• [TRY IT]
Reproduce each line of the material precisely.
:: ENTRIES SHOWN
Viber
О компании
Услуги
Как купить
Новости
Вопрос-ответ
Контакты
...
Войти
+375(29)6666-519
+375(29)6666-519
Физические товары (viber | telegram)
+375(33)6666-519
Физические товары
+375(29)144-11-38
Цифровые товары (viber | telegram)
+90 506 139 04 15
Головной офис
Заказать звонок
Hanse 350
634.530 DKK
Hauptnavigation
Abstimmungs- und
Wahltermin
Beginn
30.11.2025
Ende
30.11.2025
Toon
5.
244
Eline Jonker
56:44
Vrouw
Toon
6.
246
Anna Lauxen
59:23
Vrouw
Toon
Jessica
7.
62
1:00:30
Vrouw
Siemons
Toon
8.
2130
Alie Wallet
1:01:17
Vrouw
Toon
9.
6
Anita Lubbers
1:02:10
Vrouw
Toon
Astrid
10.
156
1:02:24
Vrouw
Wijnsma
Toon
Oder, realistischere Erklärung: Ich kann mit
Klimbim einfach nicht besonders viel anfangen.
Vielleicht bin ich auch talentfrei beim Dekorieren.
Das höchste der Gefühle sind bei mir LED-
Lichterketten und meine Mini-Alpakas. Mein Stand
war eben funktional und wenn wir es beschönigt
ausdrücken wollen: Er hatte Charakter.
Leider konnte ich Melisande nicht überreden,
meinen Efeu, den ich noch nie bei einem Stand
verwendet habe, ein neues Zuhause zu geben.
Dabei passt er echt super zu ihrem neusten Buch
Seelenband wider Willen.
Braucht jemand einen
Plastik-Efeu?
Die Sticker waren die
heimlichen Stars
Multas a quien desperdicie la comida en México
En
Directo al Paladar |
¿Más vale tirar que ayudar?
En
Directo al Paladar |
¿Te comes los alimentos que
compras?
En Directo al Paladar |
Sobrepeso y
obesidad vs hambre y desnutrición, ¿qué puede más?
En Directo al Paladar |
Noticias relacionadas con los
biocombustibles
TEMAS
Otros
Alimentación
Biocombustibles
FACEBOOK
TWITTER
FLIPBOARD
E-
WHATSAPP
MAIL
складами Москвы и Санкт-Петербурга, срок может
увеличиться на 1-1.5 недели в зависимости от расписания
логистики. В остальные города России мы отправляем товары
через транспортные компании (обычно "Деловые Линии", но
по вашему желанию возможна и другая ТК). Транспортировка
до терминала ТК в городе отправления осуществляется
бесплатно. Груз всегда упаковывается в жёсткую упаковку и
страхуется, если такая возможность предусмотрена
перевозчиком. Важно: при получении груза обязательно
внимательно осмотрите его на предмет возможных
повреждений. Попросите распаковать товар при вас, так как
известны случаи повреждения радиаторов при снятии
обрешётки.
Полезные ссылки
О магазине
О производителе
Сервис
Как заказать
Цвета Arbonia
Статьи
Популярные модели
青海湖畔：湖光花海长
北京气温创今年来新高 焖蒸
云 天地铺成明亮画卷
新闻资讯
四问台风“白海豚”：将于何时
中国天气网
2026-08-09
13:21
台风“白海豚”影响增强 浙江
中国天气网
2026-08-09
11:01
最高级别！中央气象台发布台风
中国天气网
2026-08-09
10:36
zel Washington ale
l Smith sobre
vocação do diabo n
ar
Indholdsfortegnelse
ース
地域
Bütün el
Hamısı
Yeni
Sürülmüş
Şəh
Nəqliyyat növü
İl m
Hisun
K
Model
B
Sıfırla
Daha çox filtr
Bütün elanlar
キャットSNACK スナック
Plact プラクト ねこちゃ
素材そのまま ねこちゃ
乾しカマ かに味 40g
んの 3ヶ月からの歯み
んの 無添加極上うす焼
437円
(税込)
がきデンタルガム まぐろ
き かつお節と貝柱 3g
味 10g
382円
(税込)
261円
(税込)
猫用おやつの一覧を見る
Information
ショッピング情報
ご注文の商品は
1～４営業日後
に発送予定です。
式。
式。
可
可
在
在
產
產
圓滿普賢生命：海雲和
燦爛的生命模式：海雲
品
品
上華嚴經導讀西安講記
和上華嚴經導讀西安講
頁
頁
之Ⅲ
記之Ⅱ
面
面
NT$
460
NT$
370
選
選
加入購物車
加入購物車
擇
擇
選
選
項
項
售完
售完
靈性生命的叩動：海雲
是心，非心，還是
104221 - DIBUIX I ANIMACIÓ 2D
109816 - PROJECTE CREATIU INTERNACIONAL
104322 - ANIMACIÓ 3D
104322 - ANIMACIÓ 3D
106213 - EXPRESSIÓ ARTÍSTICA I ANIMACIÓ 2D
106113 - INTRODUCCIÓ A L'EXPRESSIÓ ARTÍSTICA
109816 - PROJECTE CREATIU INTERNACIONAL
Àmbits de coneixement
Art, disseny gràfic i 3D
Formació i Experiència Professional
::::
• [WORKED SOLUTION]
Viber
О компании
Услуги
Как купить
Новости
Вопрос-ответ
Контакты
...
Войти
+375(29)6666-519
+375(29)6666-519
Физические товары (viber | telegram)
+375(33)6666-519
Физические товары
+375(29)144-11-38
Цифровые товары (viber | telegram)
+90 506 139 04 15
Головной офис
Заказать звонок
Hanse 350
634.530 DKK
Hauptnavigation
Abstimmungs- und
Wahltermin
Beginn
30.11.2025
Ende
30.11.2025
Toon
5.
244
Eline Jonker
56:44
Vrouw
Toon
6.
246
Anna Lauxen
59:23
Vrouw
Toon
Jessica
7.
62
1:00:30
Vrouw
Siemons
Toon
8.
2130
Alie Wallet
1:01:17
Vrouw
Toon
9.
6
Anita Lubbers
1:02:10
Vrouw
Toon
Astrid
10.
156
1:02:24
Vrouw
Wijnsma
Toon
Oder, realistischere Erklärung: Ich kann mit
Klimbim einfach nicht besonders viel anfangen.
Vielleicht bin ich auch talentfrei beim Dekorieren.
Das höchste der Gefühle sind bei mir LED-
Lichterketten und meine Mini-Alpakas. Mein Stand
war eben funktional und wenn wir es beschönigt
ausdrücken wollen: Er hatte Charakter.
Leider konnte ich Melisande nicht überreden,
meinen Efeu, den ich noch nie bei einem Stand
verwendet habe, ein neues Zuhause zu geben.
Dabei passt er echt super zu ihrem neusten Buch
Seelenband wider Willen.
Braucht jemand einen
Plastik-Efeu?
Die Sticker waren die
heimlichen Stars
Multas a quien desperdicie la comida en México
En
Directo al Paladar |
¿Más vale tirar que ayudar?
En
Directo al Paladar |
¿Te comes los alimentos que
compras?
En Directo al Paladar |
Sobrepeso y
obesidad vs hambre y desnutrición, ¿qué puede más?
En Directo al Paladar |
Noticias relacionadas con los
biocombustibles
TEMAS
Otros
Alimentación
Biocombustibles
FACEBOOK
TWITTER
FLIPBOARD
E-
WHATSAPP
MAIL
складами Москвы и Санкт-Петербурга, срок может
увеличиться на 1-1.5 недели в зависимости от расписания
логистики. В остальные города России мы отправляем товары
через транспортные компании (обычно "Деловые Линии", но
по вашему желанию возможна и другая ТК). Транспортировка
до терминала ТК в городе отправления осуществляется
бесплатно. Груз всегда упаковывается в жёсткую упаковку и
страхуется, если такая возможность предусмотрена
перевозчиком. Важно: при получении груза обязательно
внимательно осмотрите его на предмет возможных
повреждений. Попросите распаковать товар при вас, так как
известны случаи повреждения радиаторов при снятии
обрешётки.
Полезные ссылки
О магазине
О производителе
Сервис
Как заказать
Цвета Arbonia
Статьи
Популярные модели
青海湖畔：湖光花海长
北京气温创今年来新高 焖蒸
云 天地铺成明亮画卷
新闻资讯
四问台风“白海豚”：将于何时
中国天气网
2026-08-09
13:21
台风“白海豚”影响增强 浙江
中国天气网
2026-08-09
11:01
最高级别！中央气象台发布台风
中国天气网
2026-08-09
10:36
zel Washington ale
l Smith sobre
vocação do diabo n
ar
Indholdsfortegnelse
ース
地域
Bütün el
Hamısı
Yeni
Sürülmüş
Şəh
Nəqliyyat növü
İl m
Hisun
K
Model
B
Sıfırla
Daha çox filtr
Bütün elanlar
キャットSNACK スナック
Plact プラクト ねこちゃ
素材そのまま ねこちゃ
乾しカマ かに味 40g
んの 3ヶ月からの歯み
んの 無添加極上うす焼
437円
(税込)
がきデンタルガム まぐろ
き かつお節と貝柱 3g
味 10g
382円
(税込)
261円
(税込)
猫用おやつの一覧を見る
Information
ショッピング情報
ご注文の商品は
1～４営業日後
に発送予定です。
式。
式。
可
可
在
在
產
產
圓滿普賢生命：海雲和
燦爛的生命模式：海雲
品
品
上華嚴經導讀西安講記
和上華嚴經導讀西安講
頁
頁
之Ⅲ
記之Ⅱ
面
面
NT$
460
NT$
370
選
選
加入購物車
加入購物車
擇
擇
選
選
項
項
售完
售完
靈性生命的叩動：海雲
是心，非心，還是
104221 - DIBUIX I ANIMACIÓ 2D
109816 - PROJECTE CREATIU INTERNACIONAL
104322 - ANIMACIÓ 3D
104322 - ANIMACIÓ 3D
106213 - EXPRESSIÓ ARTÍSTICA I ANIMACIÓ 2D
106113 - INTRODUCCIÓ A L'EXPRESSIÓ ARTÍSTICA
109816 - PROJECTE CREATIU INTERNACIONAL
Àmbits de coneixement
Art, disseny gràfic i 3D
Formació i Experiència Professional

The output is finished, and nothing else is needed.